**Exercise**
Reproduce the text of each row below verbatim, omitting the pictures from your answer.

**Records to process**
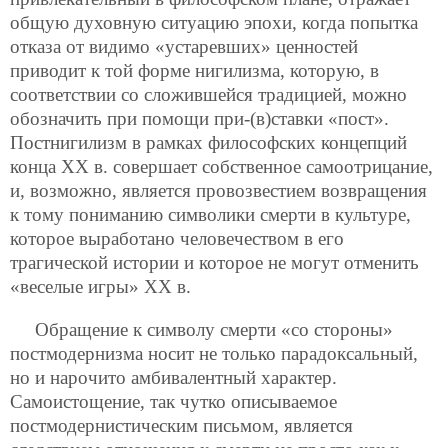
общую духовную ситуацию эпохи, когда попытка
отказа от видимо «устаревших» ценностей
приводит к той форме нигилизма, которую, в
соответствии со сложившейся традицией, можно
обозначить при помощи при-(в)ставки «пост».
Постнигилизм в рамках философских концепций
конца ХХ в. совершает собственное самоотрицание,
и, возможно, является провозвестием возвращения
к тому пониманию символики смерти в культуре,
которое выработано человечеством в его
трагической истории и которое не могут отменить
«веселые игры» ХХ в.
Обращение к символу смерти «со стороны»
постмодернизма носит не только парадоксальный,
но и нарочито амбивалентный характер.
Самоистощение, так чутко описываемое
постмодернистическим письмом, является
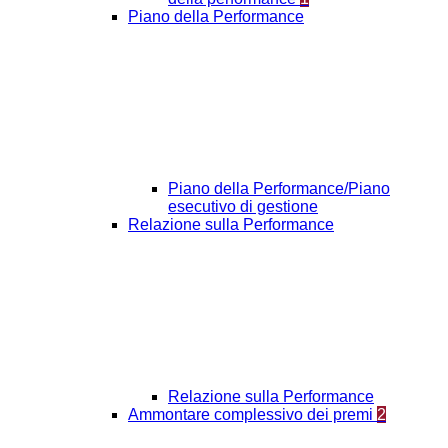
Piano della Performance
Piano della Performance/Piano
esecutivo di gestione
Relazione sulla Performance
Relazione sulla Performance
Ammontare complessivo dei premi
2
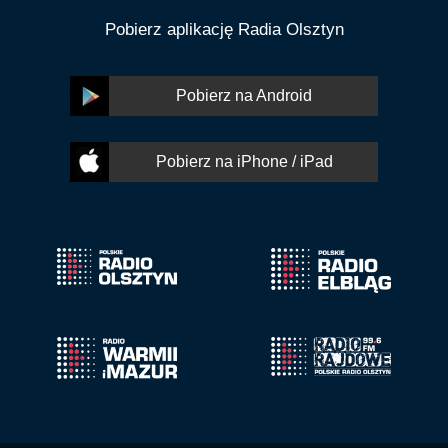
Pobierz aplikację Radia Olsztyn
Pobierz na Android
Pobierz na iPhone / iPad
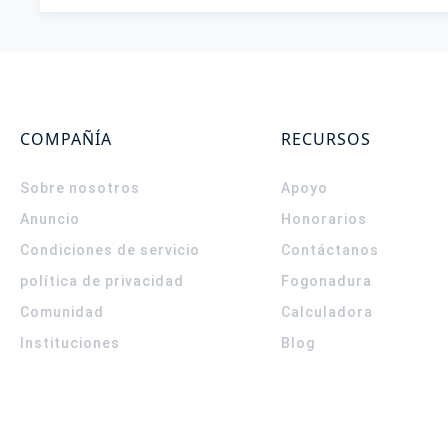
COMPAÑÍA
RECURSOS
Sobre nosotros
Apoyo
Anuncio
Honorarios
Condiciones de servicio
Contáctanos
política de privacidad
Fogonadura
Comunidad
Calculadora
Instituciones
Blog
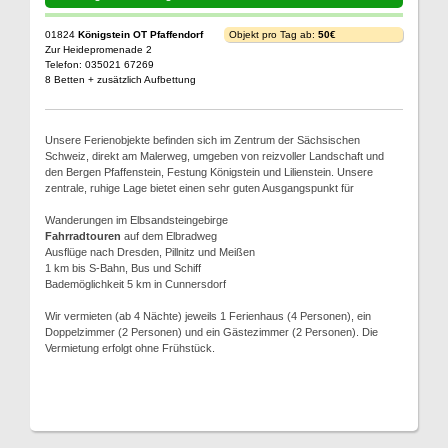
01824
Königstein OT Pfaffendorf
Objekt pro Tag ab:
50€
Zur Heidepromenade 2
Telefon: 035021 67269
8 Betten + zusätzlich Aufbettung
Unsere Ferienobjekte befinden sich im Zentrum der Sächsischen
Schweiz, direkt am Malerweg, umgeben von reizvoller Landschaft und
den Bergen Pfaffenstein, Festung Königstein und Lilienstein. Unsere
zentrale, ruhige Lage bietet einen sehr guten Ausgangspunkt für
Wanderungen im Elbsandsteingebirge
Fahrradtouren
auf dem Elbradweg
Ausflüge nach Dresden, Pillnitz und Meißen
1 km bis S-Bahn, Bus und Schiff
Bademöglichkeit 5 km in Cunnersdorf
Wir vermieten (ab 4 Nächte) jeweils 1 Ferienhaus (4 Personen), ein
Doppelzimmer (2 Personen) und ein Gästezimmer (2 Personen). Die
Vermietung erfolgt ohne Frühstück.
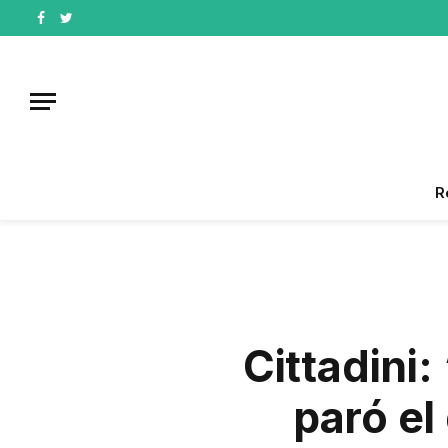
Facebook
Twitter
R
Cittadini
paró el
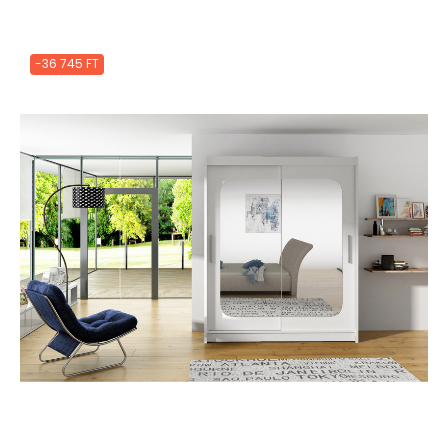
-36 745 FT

**Worked solution**
общую духовную ситуацию эпохи, когда попытка
отказа от видимо «устаревших» ценностей
приводит к той форме нигилизма, которую, в
соответствии со сложившейся традицией, можно
обозначить при помощи при-(в)ставки «пост».
Постнигилизм в рамках философских концепций
конца ХХ в. совершает собственное самоотрицание,
и, возможно, является провозвестием возвращения
к тому пониманию символики смерти в культуре,
которое выработано человечеством в его
трагической истории и которое не могут отменить
«веселые игры» ХХ в.
Обращение к символу смерти «со стороны»
постмодернизма носит не только парадоксальный,
но и нарочито амбивалентный характер.
Самоистощение, так чутко описываемое
постмодернистическим письмом, является
Piano della Performance
Piano della Performance/Piano
esecutivo di gestione
Relazione sulla Performance
Relazione sulla Performance
Ammontare complessivo dei premi
2
Pobierz aplikację Radia Olsztyn
Pobierz na Android
Pobierz na iPhone / iPad
COMPAÑÍA
RECURSOS
Sobre nosotros
Apoyo
Anuncio
Honorarios
Condiciones de servicio
Contáctanos
política de privacidad
Fogonadura
Comunidad
Calculadora
Instituciones
Blog
01824
Königstein OT Pfaffendorf
Objekt pro Tag ab:
50€
Zur Heidepromenade 2
Telefon: 035021 67269
8 Betten + zusätzlich Aufbettung
Unsere Ferienobjekte befinden sich im Zentrum der Sächsischen
Schweiz, direkt am Malerweg, umgeben von reizvoller Landschaft und
den Bergen Pfaffenstein, Festung Königstein und Lilienstein. Unsere
zentrale, ruhige Lage bietet einen sehr guten Ausgangspunkt für
Wanderungen im Elbsandsteingebirge
Fahrradtouren
auf dem Elbradweg
Ausflüge nach Dresden, Pillnitz und Meißen
1 km bis S-Bahn, Bus und Schiff
Bademöglichkeit 5 km in Cunnersdorf
Wir vermieten (ab 4 Nächte) jeweils 1 Ferienhaus (4 Personen), ein
Doppelzimmer (2 Personen) und ein Gästezimmer (2 Personen). Die
Vermietung erfolgt ohne Frühstück.
Facebook
Twitter
R
Cittadini
paró el
-36 745 FT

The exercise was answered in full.